• [TASK REQUIREMENTS] From the first line to the last, write out the records below exactly as they appear.

[Transcribed page contents]
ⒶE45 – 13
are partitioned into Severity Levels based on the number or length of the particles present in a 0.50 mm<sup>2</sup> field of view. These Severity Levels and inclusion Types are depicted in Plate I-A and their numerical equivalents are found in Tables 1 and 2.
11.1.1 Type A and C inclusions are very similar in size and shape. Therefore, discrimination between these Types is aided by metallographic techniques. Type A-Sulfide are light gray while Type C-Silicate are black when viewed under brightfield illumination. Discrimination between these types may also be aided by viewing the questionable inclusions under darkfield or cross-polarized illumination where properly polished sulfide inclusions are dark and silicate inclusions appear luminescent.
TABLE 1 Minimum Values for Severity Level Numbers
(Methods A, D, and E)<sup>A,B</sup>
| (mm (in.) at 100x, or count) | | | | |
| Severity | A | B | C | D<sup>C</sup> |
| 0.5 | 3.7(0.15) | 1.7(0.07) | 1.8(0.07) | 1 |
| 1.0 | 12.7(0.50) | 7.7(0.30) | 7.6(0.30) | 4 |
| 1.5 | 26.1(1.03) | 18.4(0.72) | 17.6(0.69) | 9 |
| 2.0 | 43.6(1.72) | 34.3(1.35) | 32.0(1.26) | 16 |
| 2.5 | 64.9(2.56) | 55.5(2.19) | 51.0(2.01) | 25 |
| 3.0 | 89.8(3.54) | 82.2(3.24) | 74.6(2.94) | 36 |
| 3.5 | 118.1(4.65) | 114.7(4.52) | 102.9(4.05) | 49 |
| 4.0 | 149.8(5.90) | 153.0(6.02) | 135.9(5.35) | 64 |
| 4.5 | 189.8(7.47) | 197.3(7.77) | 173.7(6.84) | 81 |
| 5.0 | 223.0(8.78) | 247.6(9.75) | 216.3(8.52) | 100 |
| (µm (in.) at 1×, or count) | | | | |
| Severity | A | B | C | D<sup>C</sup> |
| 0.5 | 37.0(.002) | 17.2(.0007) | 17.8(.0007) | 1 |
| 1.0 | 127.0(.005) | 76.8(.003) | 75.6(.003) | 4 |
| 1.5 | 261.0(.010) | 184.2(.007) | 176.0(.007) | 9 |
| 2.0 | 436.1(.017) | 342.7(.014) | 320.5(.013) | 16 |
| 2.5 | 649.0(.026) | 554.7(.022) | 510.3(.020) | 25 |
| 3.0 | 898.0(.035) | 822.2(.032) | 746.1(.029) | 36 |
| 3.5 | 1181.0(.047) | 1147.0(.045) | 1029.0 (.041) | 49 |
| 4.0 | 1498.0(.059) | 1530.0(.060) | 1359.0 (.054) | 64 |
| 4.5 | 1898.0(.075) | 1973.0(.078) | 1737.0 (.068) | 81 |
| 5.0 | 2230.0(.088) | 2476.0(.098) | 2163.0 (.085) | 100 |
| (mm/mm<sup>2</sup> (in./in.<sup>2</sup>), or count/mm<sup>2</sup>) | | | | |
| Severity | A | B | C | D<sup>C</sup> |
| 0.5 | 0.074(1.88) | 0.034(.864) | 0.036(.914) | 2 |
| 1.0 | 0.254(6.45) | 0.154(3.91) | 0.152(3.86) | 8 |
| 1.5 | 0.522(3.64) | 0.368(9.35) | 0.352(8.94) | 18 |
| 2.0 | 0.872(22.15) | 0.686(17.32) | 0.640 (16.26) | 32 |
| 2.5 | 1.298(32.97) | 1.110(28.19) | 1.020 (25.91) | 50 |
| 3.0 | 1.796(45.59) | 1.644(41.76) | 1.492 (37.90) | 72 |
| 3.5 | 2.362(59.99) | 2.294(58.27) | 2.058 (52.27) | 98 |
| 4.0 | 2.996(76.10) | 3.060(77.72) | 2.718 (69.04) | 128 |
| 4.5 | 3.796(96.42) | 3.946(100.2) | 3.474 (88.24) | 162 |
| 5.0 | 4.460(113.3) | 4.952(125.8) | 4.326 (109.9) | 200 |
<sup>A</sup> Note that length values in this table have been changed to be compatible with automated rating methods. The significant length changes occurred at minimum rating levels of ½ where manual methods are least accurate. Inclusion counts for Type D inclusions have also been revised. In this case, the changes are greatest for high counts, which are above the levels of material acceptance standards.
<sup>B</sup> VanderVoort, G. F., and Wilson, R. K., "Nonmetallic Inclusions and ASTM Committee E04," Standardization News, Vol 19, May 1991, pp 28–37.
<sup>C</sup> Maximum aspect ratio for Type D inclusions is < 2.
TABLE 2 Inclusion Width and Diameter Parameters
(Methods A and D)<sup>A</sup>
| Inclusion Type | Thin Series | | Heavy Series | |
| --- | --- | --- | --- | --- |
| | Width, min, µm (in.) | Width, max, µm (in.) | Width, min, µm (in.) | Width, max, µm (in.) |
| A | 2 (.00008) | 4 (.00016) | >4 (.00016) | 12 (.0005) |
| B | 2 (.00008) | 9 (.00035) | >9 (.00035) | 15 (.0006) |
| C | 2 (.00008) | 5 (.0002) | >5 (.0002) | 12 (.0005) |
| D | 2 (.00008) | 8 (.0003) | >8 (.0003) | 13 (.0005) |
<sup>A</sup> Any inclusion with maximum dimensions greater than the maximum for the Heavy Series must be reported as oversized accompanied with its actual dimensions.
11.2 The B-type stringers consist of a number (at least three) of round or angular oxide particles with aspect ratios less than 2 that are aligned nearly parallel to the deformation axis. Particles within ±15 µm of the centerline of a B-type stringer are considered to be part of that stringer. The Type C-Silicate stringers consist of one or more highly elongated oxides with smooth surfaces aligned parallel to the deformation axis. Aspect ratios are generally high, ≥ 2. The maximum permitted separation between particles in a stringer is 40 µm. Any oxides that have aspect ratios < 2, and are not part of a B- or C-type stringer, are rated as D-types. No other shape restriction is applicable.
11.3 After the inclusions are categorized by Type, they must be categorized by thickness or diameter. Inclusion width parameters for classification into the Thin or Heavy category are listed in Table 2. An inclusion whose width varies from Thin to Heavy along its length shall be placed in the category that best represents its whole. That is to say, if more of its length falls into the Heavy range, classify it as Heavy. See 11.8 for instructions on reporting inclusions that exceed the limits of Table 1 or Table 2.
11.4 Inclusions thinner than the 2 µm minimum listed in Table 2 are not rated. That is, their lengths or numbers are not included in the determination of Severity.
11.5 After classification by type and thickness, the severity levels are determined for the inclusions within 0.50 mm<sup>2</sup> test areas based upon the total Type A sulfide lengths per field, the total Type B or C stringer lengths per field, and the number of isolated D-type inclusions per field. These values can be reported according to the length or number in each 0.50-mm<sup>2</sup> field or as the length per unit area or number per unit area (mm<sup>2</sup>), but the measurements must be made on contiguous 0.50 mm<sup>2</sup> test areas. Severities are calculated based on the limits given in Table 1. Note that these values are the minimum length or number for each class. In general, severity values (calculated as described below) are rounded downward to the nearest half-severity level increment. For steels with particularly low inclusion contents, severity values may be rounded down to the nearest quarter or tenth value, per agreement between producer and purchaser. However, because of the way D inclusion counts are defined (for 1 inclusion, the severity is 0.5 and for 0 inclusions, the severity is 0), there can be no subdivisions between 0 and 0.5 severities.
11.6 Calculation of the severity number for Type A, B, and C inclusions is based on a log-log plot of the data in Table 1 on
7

• [TASK RESPONSE]
ⒶE45 – 13
are partitioned into Severity Levels based on the number or length of the particles present in a 0.50 mm<sup>2</sup> field of view. These Severity Levels and inclusion Types are depicted in Plate I-A and their numerical equivalents are found in Tables 1 and 2.
11.1.1 Type A and C inclusions are very similar in size and shape. Therefore, discrimination between these Types is aided by metallographic techniques. Type A-Sulfide are light gray while Type C-Silicate are black when viewed under brightfield illumination. Discrimination between these types may also be aided by viewing the questionable inclusions under darkfield or cross-polarized illumination where properly polished sulfide inclusions are dark and silicate inclusions appear luminescent.
TABLE 1 Minimum Values for Severity Level Numbers
(Methods A, D, and E)<sup>A,B</sup>
| (mm (in.) at 100x, or count) | | | | |
| Severity | A | B | C | D<sup>C</sup> |
| 0.5 | 3.7(0.15) | 1.7(0.07) | 1.8(0.07) | 1 |
| 1.0 | 12.7(0.50) | 7.7(0.30) | 7.6(0.30) | 4 |
| 1.5 | 26.1(1.03) | 18.4(0.72) | 17.6(0.69) | 9 |
| 2.0 | 43.6(1.72) | 34.3(1.35) | 32.0(1.26) | 16 |
| 2.5 | 64.9(2.56) | 55.5(2.19) | 51.0(2.01) | 25 |
| 3.0 | 89.8(3.54) | 82.2(3.24) | 74.6(2.94) | 36 |
| 3.5 | 118.1(4.65) | 114.7(4.52) | 102.9(4.05) | 49 |
| 4.0 | 149.8(5.90) | 153.0(6.02) | 135.9(5.35) | 64 |
| 4.5 | 189.8(7.47) | 197.3(7.77) | 173.7(6.84) | 81 |
| 5.0 | 223.0(8.78) | 247.6(9.75) | 216.3(8.52) | 100 |
| (µm (in.) at 1×, or count) | | | | |
| Severity | A | B | C | D<sup>C</sup> |
| 0.5 | 37.0(.002) | 17.2(.0007) | 17.8(.0007) | 1 |
| 1.0 | 127.0(.005) | 76.8(.003) | 75.6(.003) | 4 |
| 1.5 | 261.0(.010) | 184.2(.007) | 176.0(.007) | 9 |
| 2.0 | 436.1(.017) | 342.7(.014) | 320.5(.013) | 16 |
| 2.5 | 649.0(.026) | 554.7(.022) | 510.3(.020) | 25 |
| 3.0 | 898.0(.035) | 822.2(.032) | 746.1(.029) | 36 |
| 3.5 | 1181.0(.047) | 1147.0(.045) | 1029.0 (.041) | 49 |
| 4.0 | 1498.0(.059) | 1530.0(.060) | 1359.0 (.054) | 64 |
| 4.5 | 1898.0(.075) | 1973.0(.078) | 1737.0 (.068) | 81 |
| 5.0 | 2230.0(.088) | 2476.0(.098) | 2163.0 (.085) | 100 |
| (mm/mm<sup>2</sup> (in./in.<sup>2</sup>), or count/mm<sup>2</sup>) | | | | |
| Severity | A | B | C | D<sup>C</sup> |
| 0.5 | 0.074(1.88) | 0.034(.864) | 0.036(.914) | 2 |
| 1.0 | 0.254(6.45) | 0.154(3.91) | 0.152(3.86) | 8 |
| 1.5 | 0.522(3.64) | 0.368(9.35) | 0.352(8.94) | 18 |
| 2.0 | 0.872(22.15) | 0.686(17.32) | 0.640 (16.26) | 32 |
| 2.5 | 1.298(32.97) | 1.110(28.19) | 1.020 (25.91) | 50 |
| 3.0 | 1.796(45.59) | 1.644(41.76) | 1.492 (37.90) | 72 |
| 3.5 | 2.362(59.99) | 2.294(58.27) | 2.058 (52.27) | 98 |
| 4.0 | 2.996(76.10) | 3.060(77.72) | 2.718 (69.04) | 128 |
| 4.5 | 3.796(96.42) | 3.946(100.2) | 3.474 (88.24) | 162 |
| 5.0 | 4.460(113.3) | 4.952(125.8) | 4.326 (109.9) | 200 |
<sup>A</sup> Note that length values in this table have been changed to be compatible with automated rating methods. The significant length changes occurred at minimum rating levels of ½ where manual methods are least accurate. Inclusion counts for Type D inclusions have also been revised. In this case, the changes are greatest for high counts, which are above the levels of material acceptance standards.
<sup>B</sup> VanderVoort, G. F., and Wilson, R. K., "Nonmetallic Inclusions and ASTM Committee E04," Standardization News, Vol 19, May 1991, pp 28–37.
<sup>C</sup> Maximum aspect ratio for Type D inclusions is < 2.
TABLE 2 Inclusion Width and Diameter Parameters
(Methods A and D)<sup>A</sup>
| Inclusion Type | Thin Series | | Heavy Series | |
| --- | --- | --- | --- | --- |
| | Width, min, µm (in.) | Width, max, µm (in.) | Width, min, µm (in.) | Width, max, µm (in.) |
| A | 2 (.00008) | 4 (.00016) | >4 (.00016) | 12 (.0005) |
| B | 2 (.00008) | 9 (.00035) | >9 (.00035) | 15 (.0006) |
| C | 2 (.00008) | 5 (.0002) | >5 (.0002) | 12 (.0005) |
| D | 2 (.00008) | 8 (.0003) | >8 (.0003) | 13 (.0005) |
<sup>A</sup> Any inclusion with maximum dimensions greater than the maximum for the Heavy Series must be reported as oversized accompanied with its actual dimensions.
11.2 The B-type stringers consist of a number (at least three) of round or angular oxide particles with aspect ratios less than 2 that are aligned nearly parallel to the deformation axis. Particles within ±15 µm of the centerline of a B-type stringer are considered to be part of that stringer. The Type C-Silicate stringers consist of one or more highly elongated oxides with smooth surfaces aligned parallel to the deformation axis. Aspect ratios are generally high, ≥ 2. The maximum permitted separation between particles in a stringer is 40 µm. Any oxides that have aspect ratios < 2, and are not part of a B- or C-type stringer, are rated as D-types. No other shape restriction is applicable.
11.3 After the inclusions are categorized by Type, they must be categorized by thickness or diameter. Inclusion width parameters for classification into the Thin or Heavy category are listed in Table 2. An inclusion whose width varies from Thin to Heavy along its length shall be placed in the category that best represents its whole. That is to say, if more of its length falls into the Heavy range, classify it as Heavy. See 11.8 for instructions on reporting inclusions that exceed the limits of Table 1 or Table 2.
11.4 Inclusions thinner than the 2 µm minimum listed in Table 2 are not rated. That is, their lengths or numbers are not included in the determination of Severity.
11.5 After classification by type and thickness, the severity levels are determined for the inclusions within 0.50 mm<sup>2</sup> test areas based upon the total Type A sulfide lengths per field, the total Type B or C stringer lengths per field, and the number of isolated D-type inclusions per field. These values can be reported according to the length or number in each 0.50-mm<sup>2</sup> field or as the length per unit area or number per unit area (mm<sup>2</sup>), but the measurements must be made on contiguous 0.50 mm<sup>2</sup> test areas. Severities are calculated based on the limits given in Table 1. Note that these values are the minimum length or number for each class. In general, severity values (calculated as described below) are rounded downward to the nearest half-severity level increment. For steels with particularly low inclusion contents, severity values may be rounded down to the nearest quarter or tenth value, per agreement between producer and purchaser. However, because of the way D inclusion counts are defined (for 1 inclusion, the severity is 0.5 and for 0 inclusions, the severity is 0), there can be no subdivisions between 0 and 0.5 severities.
11.6 Calculation of the severity number for Type A, B, and C inclusions is based on a log-log plot of the data in Table 1 on
7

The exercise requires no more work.